* _Given passage_
[Begin]
Capital Gains Tax in India: An Explainer

Posted by Written by Archana Rao Reading Time: 5 minutes

On July 23, 2024, India’s Minister of Finance Nirmala Sitharaman presented the country’s Union Budget for FY 2024-25 in parliament, announcing significant changes to the capital gains tax. According to India’s Income-tax Act, 1961, capital gains tax is imposed on the profit an investor earns from the sale of investments, such as stock shares. The latest changes introduced by the central government will impact financial investors due to changes to the tax rates, holding periods, and relevant reporting and compliance requirements.


Union finance minister Nirmala Sitharaman presented her seventh consecutive union budget document in the Indian parliament on July 23, 2024. In her speech, Sitharaman announced changes in the capital gains tax for nearly all asset classes. This includes a change in the definition of holding periods for short-term capital gains (STCG) and long-term capital gains (LTCG).

In India, any profit or gain arising from the sale of a capital asset is deemed as capital gains and is charged to tax under the Income-tax Act, 1961. They are classified as short-term capital gains or long-term capital gains, depending on the period for which the capital asset has been held.

According to the Income-tax Act, 1961, a capital asset is any kind of property held by an individual, such as buildings, lands, bonds, equities, debentures, and jewelry. It excludes stock-in-trade, agricultural land, and certain specified bonds.

The new provisions for taxation of capital gains come into force from July 23, 2024 and shall apply to any transfer made on or after July 23, 2024.

Changes in the tax rates and holding period

Short-term gains on certain financial assets will now attract a tax rate of 20 percent, while the applicable tax rate for all other financial and non-financial assets remains unchanged.

Previously, different capital assets had to be held for varying periods to qualify as STCG or LTCG. For example, long-term capital gains were defined as gains from listed equity shares held for more than 12 months and gains from unlisted bonds held for more than 36 months.

According to the Union Budget 2024-25, there will now be only two holding periods—12 months and 24 months—to determine whether capital gains are classified as long-term or short-term. This means that all listed assets must be held for at least 12 months for the gains to be considered long-term capital gains.

This change will apply to:

  • Listed stocks
  • Listed bonds
  • Equity exchange-traded funds (ETFs)
  • Gold ETFs
  • Bond ETFs
  • Real estate investment trusts (REITs)
  • Infrastructure investment trusts (InvITs)

Revised rate of taxation

In India, tax on capital gains depends on two factors: the nature of the capital asset and the period for which it has been held. Until July 23, 2024, long-term capital gains on properties held for over two years were taxed at 20 percent after indexation. The new changes in capital gains tax include:

  • The long-term capital gains exemption on financial assets has been raised from INR 100,000 (US$1194.3) to INR 125,000 (US$1492.9) per year.
  • Listed financial assets held for more than a year are now considered long-term.
  • Unlisted financial assets and all non-financial assets must be held for at least two years to be considered long-term.
[End]
* _Data segment_
[Begin]
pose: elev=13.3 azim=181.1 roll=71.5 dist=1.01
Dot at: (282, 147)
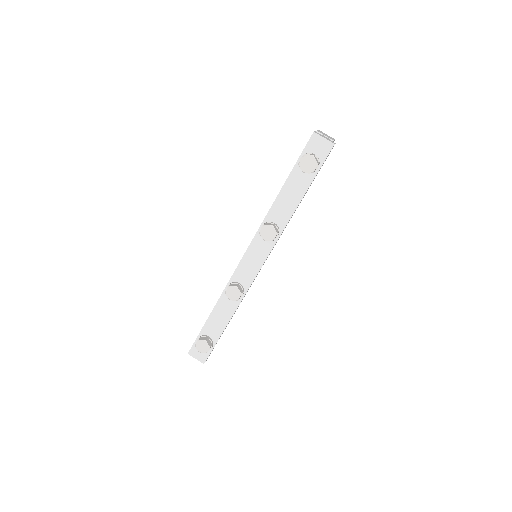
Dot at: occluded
[End]
* _Given instruction 1_
Answer the following questions using the capital gains tax explainer.
(a) On what date did the Minister of Finance present the Union Budget for FY 2024-25 in parliament?
(b) What tax rate will short-term gains on certain financial assets now attract?
(c) To what amount per year has the long-term capital gains exemption on financial assets been raised?
* _Given instruction 2_
Transcribe the part of the capital gains tax explainer that opens with the words containing "Posted by Written" and closes with "and compliance requirements.".

* _Full answer 1_
(a) July 23, 2024
(b) 20 percent
(c) INR 125,000 (US$1492.9)

* _Full answer 2_
Posted by Written by Archana Rao Reading Time: 5 minutes

On July 23, 2024, India’s Minister of Finance Nirmala Sitharaman presented the country’s Union Budget for FY 2024-25 in parliament, announcing significant changes to the capital gains tax. According to India’s Income-tax Act, 1961, capital gains tax is imposed on the profit an investor earns from the sale of investments, such as stock shares. The latest changes introduced by the central government will impact financial investors due to changes to the tax rates, holding periods, and relevant reporting and compliance requirements.